The struggles began in the third round. Mazin Shooni averaged 1.0 in beating Mercedes, who scored but 20. Again, Mercedes missed half a dozen close ones, and it was clear that both she and Mazin had trouble adjusting to the slippery and long tables. Pedro won his second of the day but also had trouble, needing 31 innings to defeat George Ashby, who managed 29 in the same number of frames. But the real story—and the first surprise of the event—happened on table 3 in round 3. Bill Smith and Jae Cho traded billiards for the first dozen innings, but Mr.
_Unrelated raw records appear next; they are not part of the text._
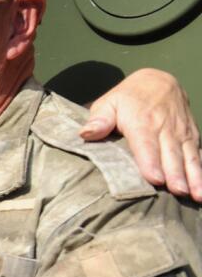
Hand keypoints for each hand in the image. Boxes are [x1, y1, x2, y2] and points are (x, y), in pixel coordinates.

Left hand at [82, 68, 201, 199]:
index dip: (151, 162)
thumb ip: (99, 119)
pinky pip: (197, 153)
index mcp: (141, 122)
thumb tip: (86, 133)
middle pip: (171, 154)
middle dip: (176, 174)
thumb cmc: (128, 98)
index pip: (146, 144)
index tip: (155, 179)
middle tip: (179, 192)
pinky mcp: (191, 136)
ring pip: (188, 155)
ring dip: (194, 176)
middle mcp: (164, 128)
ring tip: (197, 195)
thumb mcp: (108, 102)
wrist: (158, 81)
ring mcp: (180, 132)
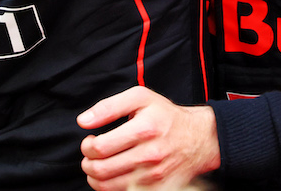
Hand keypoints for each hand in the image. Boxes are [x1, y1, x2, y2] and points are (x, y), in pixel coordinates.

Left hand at [78, 86, 218, 190]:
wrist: (197, 138)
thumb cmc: (166, 117)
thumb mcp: (140, 98)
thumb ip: (109, 107)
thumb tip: (83, 120)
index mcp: (144, 129)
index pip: (100, 148)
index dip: (87, 146)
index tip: (90, 142)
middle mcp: (149, 155)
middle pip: (101, 170)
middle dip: (87, 163)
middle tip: (90, 156)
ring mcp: (152, 176)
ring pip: (108, 186)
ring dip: (95, 177)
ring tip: (98, 165)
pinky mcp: (155, 189)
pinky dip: (111, 187)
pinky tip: (113, 175)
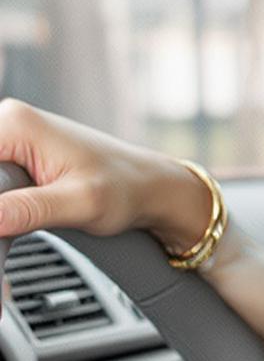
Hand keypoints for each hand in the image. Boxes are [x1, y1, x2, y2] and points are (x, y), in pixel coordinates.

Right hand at [0, 96, 197, 252]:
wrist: (151, 187)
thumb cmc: (126, 188)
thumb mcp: (79, 204)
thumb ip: (29, 209)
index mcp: (15, 124)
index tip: (5, 221)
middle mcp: (9, 124)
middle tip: (14, 227)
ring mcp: (12, 139)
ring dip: (1, 211)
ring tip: (20, 237)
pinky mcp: (17, 156)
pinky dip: (3, 207)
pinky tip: (12, 223)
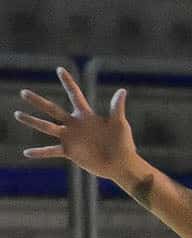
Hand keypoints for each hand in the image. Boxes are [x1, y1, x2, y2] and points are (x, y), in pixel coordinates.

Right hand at [15, 67, 137, 179]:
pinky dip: (40, 152)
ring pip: (47, 127)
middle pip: (53, 109)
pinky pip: (51, 151)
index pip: (74, 95)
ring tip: (18, 114)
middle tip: (23, 92)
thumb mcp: (119, 124)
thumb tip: (122, 90)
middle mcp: (75, 124)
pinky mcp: (70, 151)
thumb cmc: (123, 143)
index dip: (68, 82)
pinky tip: (27, 153)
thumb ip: (117, 107)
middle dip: (38, 101)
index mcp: (86, 115)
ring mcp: (70, 138)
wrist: (121, 164)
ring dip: (32, 121)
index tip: (60, 69)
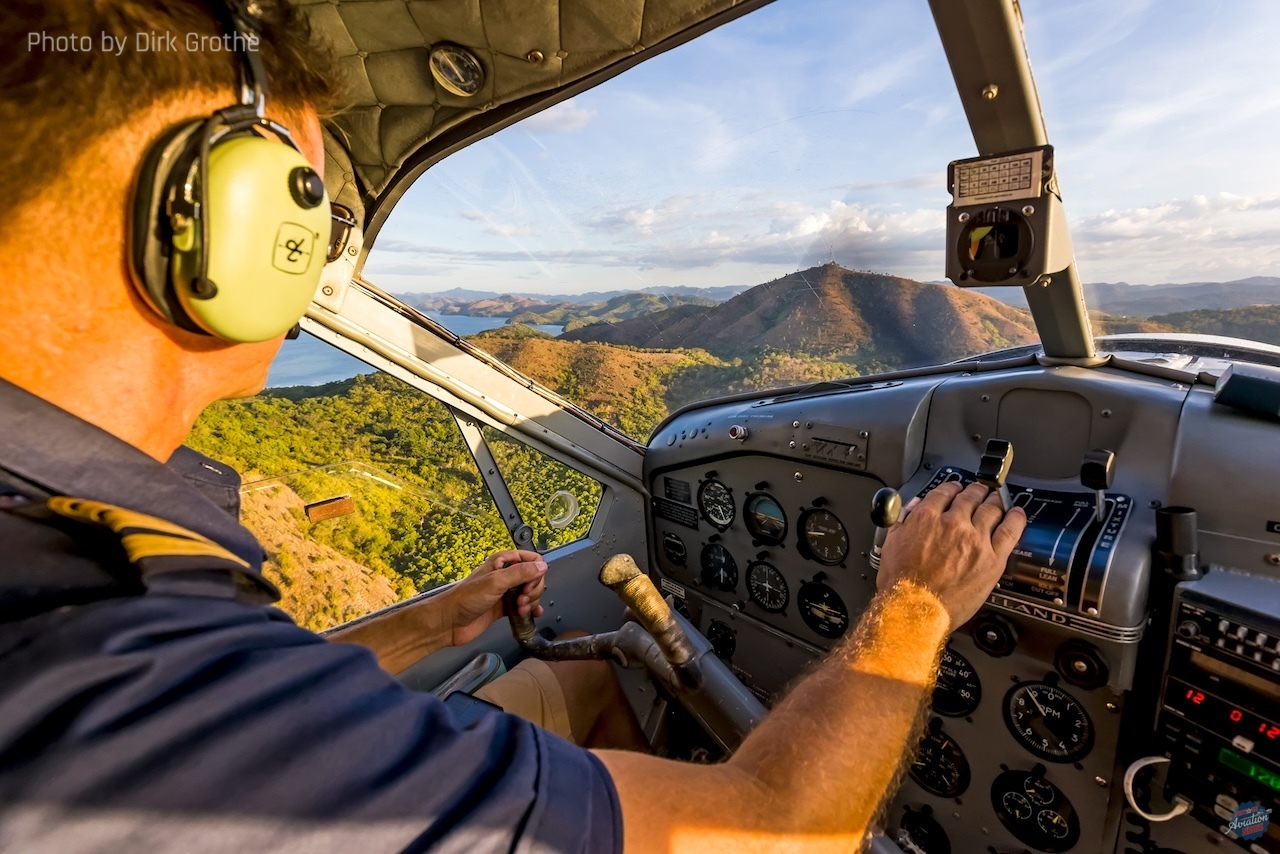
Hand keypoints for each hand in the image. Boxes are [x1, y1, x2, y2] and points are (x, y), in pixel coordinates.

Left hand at [447, 550, 547, 646]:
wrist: (449, 622)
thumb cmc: (467, 598)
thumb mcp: (495, 582)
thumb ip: (520, 573)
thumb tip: (542, 566)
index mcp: (502, 562)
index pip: (531, 559)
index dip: (535, 571)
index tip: (529, 585)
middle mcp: (505, 575)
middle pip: (533, 578)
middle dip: (533, 590)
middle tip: (522, 600)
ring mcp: (505, 592)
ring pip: (529, 593)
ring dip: (530, 602)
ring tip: (520, 610)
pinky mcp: (504, 608)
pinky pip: (523, 606)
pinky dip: (530, 610)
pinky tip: (531, 615)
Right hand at [877, 481, 1026, 630]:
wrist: (915, 609)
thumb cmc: (902, 584)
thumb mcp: (891, 544)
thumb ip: (902, 521)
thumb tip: (910, 509)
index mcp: (927, 518)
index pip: (945, 492)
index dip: (953, 487)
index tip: (956, 489)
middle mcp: (953, 523)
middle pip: (970, 497)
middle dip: (976, 491)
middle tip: (980, 490)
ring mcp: (975, 539)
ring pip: (992, 509)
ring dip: (995, 501)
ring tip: (997, 499)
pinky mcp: (992, 557)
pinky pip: (1010, 531)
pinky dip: (1016, 519)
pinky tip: (1017, 514)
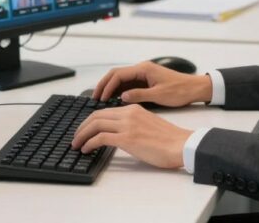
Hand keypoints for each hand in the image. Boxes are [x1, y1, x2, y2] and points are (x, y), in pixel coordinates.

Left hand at [72, 104, 190, 168]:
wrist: (182, 145)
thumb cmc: (169, 140)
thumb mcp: (148, 124)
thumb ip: (133, 124)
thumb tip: (120, 134)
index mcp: (134, 108)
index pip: (105, 111)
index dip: (91, 120)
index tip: (84, 129)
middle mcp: (129, 113)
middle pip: (96, 115)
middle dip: (82, 127)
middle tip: (76, 137)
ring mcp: (127, 125)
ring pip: (95, 124)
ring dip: (82, 135)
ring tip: (77, 144)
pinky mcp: (127, 138)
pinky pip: (101, 138)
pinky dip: (90, 143)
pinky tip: (86, 149)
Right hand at [92, 61, 211, 106]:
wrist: (194, 88)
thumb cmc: (180, 90)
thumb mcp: (159, 95)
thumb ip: (139, 95)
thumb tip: (122, 97)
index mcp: (144, 69)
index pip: (118, 75)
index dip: (107, 86)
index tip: (100, 98)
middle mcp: (142, 69)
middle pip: (116, 74)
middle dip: (104, 85)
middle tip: (95, 98)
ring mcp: (143, 75)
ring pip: (121, 79)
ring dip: (110, 88)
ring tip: (101, 100)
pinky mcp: (146, 81)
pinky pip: (128, 84)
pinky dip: (119, 91)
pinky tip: (114, 101)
Three Cushion started to pull away after the score was knotted at 10. By playing careful defense, Smith left his opponent without any good leaves inning after inning. Gradually, Smith pulled away, finally securing a 35 to 24 victory in 31 innings.
At the end of two rounds, Pedro Piedrabuena has two victories and is averaging 1.148. Hugo Patino also has two victories but a better grand average, at 1.346. Mercedes Gonzales, Frank Torres, Jae Cho and George Ashby are win-less, each 0-2. Bill Smith is 1 and 1, and Michael Kang, Miguel Torres and Mazin Shooni are each 1-0. The tournament average is at 1.064.